**** THE DATA ****

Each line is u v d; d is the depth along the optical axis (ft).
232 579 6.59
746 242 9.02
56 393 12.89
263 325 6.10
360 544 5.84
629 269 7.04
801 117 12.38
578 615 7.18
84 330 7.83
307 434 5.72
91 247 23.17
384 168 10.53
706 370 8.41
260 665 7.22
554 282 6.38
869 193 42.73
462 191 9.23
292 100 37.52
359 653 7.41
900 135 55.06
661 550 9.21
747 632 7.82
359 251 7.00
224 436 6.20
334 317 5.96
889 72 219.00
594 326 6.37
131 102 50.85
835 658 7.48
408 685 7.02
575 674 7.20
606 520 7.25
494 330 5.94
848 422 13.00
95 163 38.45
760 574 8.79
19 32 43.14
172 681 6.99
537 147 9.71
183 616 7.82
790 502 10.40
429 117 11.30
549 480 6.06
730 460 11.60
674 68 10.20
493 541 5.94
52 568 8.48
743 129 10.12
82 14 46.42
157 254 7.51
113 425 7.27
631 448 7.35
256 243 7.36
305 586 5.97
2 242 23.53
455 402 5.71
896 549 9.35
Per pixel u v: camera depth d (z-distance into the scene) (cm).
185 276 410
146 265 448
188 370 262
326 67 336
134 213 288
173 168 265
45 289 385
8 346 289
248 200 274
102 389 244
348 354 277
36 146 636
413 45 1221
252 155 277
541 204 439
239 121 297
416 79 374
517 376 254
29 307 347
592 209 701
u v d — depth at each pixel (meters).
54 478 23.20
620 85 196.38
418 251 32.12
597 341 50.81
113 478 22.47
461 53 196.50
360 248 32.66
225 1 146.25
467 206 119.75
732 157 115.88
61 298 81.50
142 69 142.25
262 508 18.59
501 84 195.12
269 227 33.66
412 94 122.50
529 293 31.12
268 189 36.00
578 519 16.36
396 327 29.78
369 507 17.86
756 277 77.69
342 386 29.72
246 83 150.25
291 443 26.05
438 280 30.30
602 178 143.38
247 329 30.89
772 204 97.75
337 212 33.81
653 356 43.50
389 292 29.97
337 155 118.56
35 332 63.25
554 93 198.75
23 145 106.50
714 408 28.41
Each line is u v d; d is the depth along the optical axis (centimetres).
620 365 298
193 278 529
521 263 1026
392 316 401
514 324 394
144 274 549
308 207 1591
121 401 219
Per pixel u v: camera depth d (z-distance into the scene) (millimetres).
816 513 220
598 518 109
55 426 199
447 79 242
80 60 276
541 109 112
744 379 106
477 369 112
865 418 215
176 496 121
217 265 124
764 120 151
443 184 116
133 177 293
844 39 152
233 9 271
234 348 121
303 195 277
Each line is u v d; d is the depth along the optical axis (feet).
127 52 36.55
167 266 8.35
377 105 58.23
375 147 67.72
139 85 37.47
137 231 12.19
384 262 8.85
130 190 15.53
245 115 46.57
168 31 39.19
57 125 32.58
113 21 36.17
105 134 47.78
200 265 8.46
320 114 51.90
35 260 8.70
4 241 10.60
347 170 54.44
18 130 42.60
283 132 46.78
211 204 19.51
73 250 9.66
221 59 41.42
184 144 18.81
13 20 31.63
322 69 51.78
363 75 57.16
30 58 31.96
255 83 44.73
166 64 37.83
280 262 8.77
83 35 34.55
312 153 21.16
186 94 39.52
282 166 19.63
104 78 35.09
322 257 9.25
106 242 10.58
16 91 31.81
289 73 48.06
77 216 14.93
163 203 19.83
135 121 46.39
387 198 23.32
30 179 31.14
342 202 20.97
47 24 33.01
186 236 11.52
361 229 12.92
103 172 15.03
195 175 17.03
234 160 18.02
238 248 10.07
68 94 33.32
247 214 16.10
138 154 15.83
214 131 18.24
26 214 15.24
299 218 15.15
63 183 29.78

****

• TASK GOAL
The expected result is a copy of each line in the records where "into" appears.

• EXERCISE SOLUTION
Per pixel u v: camera depth d (z-distance into the scene) (cm).
Per pixel u v: camera depth d (z-distance into the scene) (millimetres).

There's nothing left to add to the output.